Hanging out by their Tech and Credit Tent, half-hypnotized by news footage on the Dominator, Total and Thunder were pretending to ignore their skulking manager when Bennie’s ejaculations from above caused them to look up…

          Skinner pointed.  “Holy shit!” he exclaimed.

          So Thunder looked up too, waving his hands and pointing.  “You’re not supposed to be up there!  That’s trespassing, dude!…
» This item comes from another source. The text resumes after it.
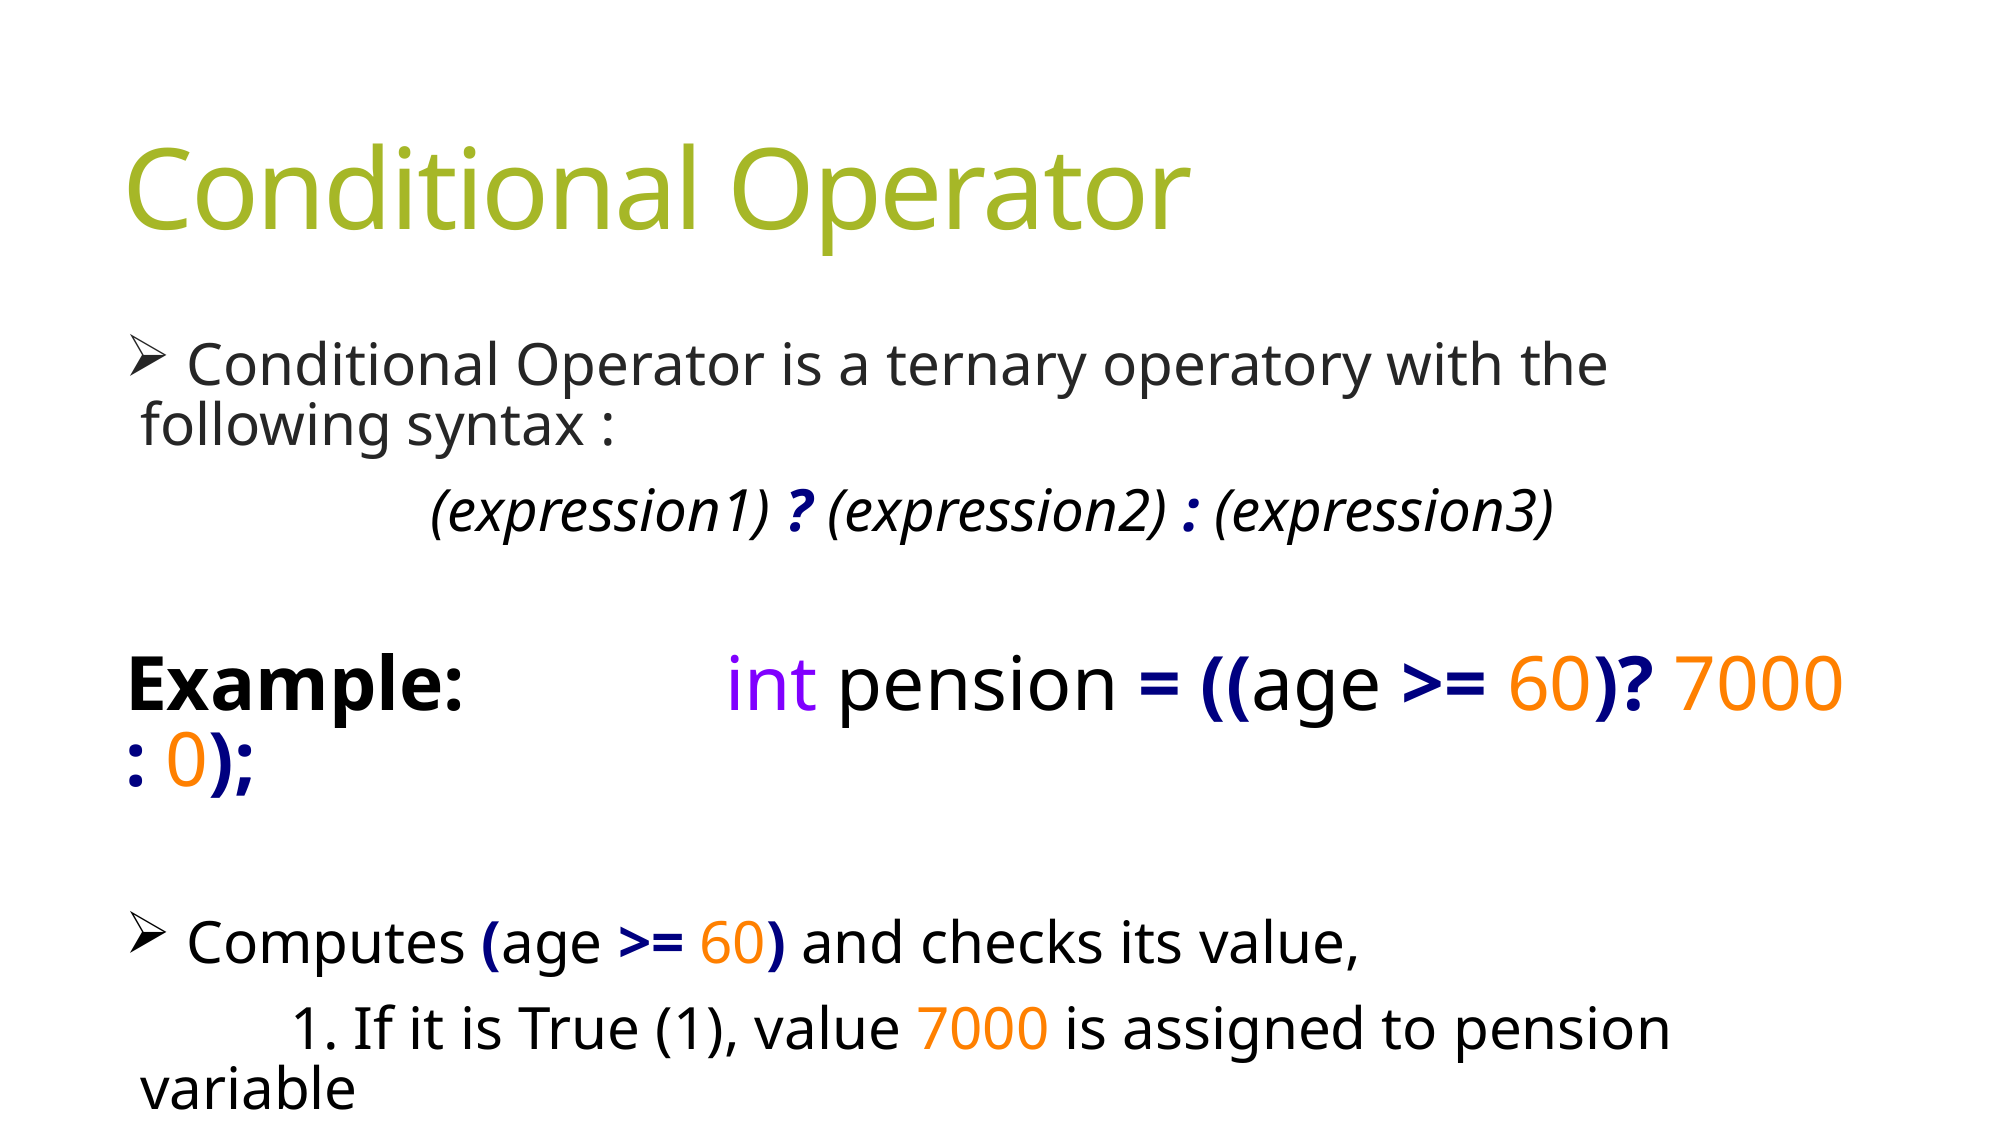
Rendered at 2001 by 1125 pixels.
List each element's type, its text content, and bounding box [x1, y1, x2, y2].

          And, suddenly, it seemed like everybody in the store was looking up, following Bennie’s progress.  The football zombie kept walking, garnering oohs and aahs as he nearly slipped while still high above Appliantology, but Benny gave his audience a cheery, beery wave and kept sliding past the columns, obsessively intent on the display of televisions that reach almost to the ceiling behind the sarcen dominated by the radiating, raving Dominator.  The sax player and clarinetist broke into an impromptu circus rag.  But, while turning into the corridor between the DVDs and games, Bennie’s feet failed - he fell some sixty feet and plunged headfirst onto a rack of Blu-Ray action movies… marked down owing to age or lack of box office resonance… with a sickening, bloody THPLAT!

          The musicians let their rag trail off into a razzberry

          “Oh, Dude!” Total commiserated.

          And Mark Down Mark, lifting the bullhorn to his lips… twisted, now, into a mean little grimace… couldn’t help but take advantage of the situation to exert his authority and impress Big Sonny.

          “Clean-up on Aisle Six!” he ordered.